◆ Extracted entries
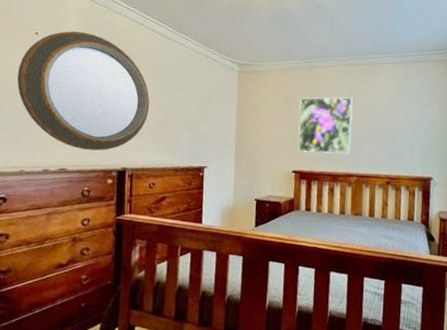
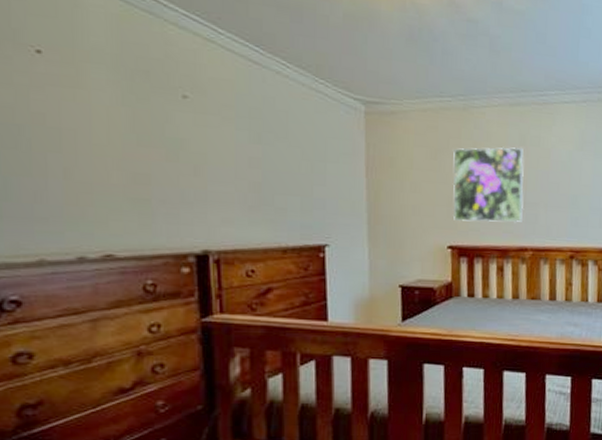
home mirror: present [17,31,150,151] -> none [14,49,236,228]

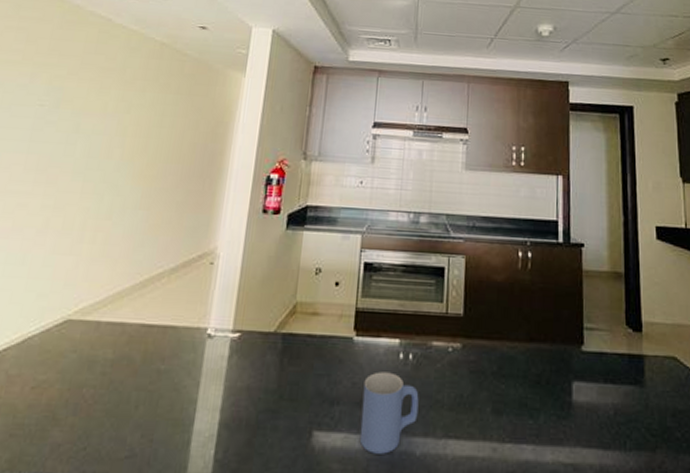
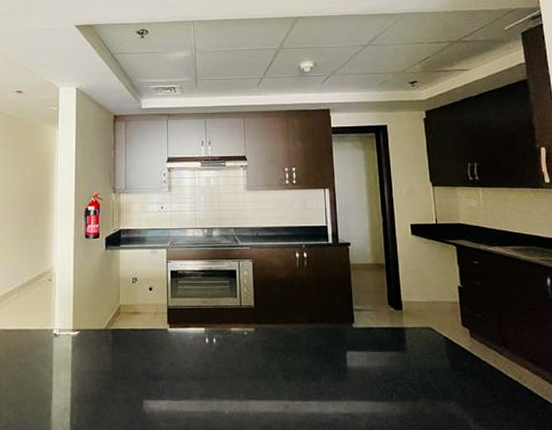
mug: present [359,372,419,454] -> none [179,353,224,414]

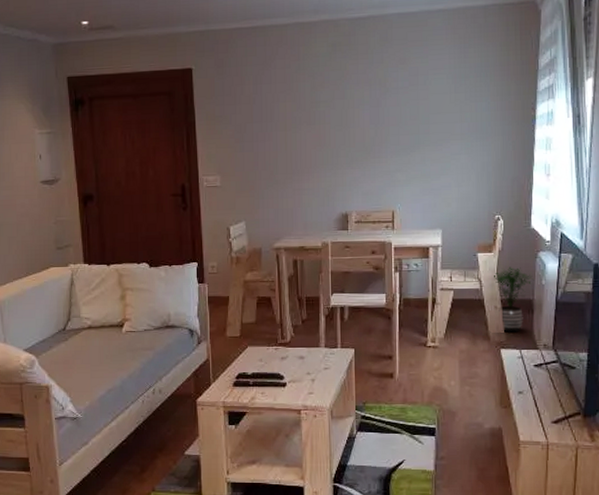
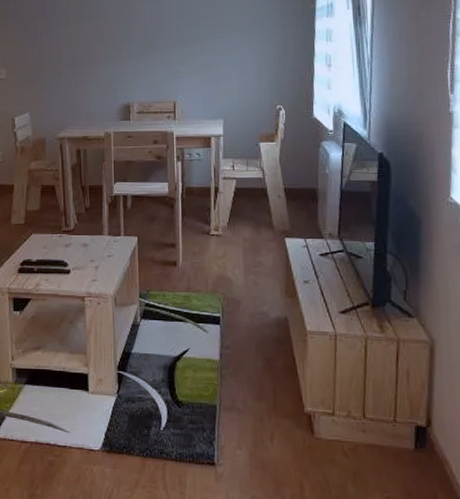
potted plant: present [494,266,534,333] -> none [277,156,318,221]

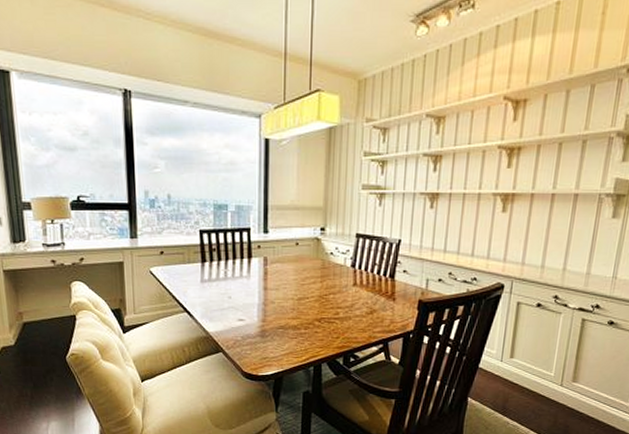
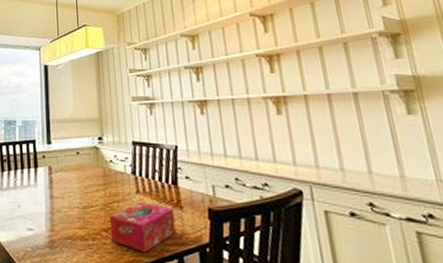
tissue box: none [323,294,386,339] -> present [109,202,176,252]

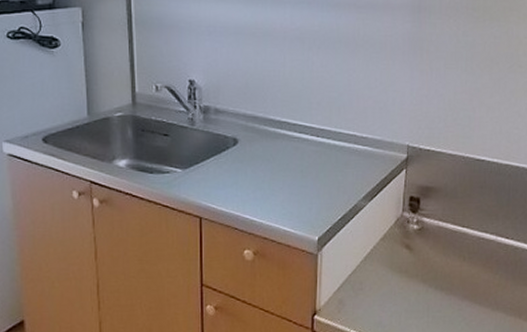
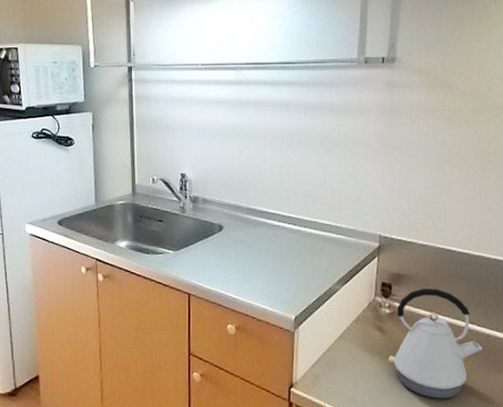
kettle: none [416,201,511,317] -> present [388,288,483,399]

◆ Task
Set down exactly, and only, the lines from the one containing "tissue box: none" through the last line of the entries. Pictures do not belong in the copy.

◆ Exercise output
tissue box: none [323,294,386,339] -> present [109,202,176,252]

kettle: none [416,201,511,317] -> present [388,288,483,399]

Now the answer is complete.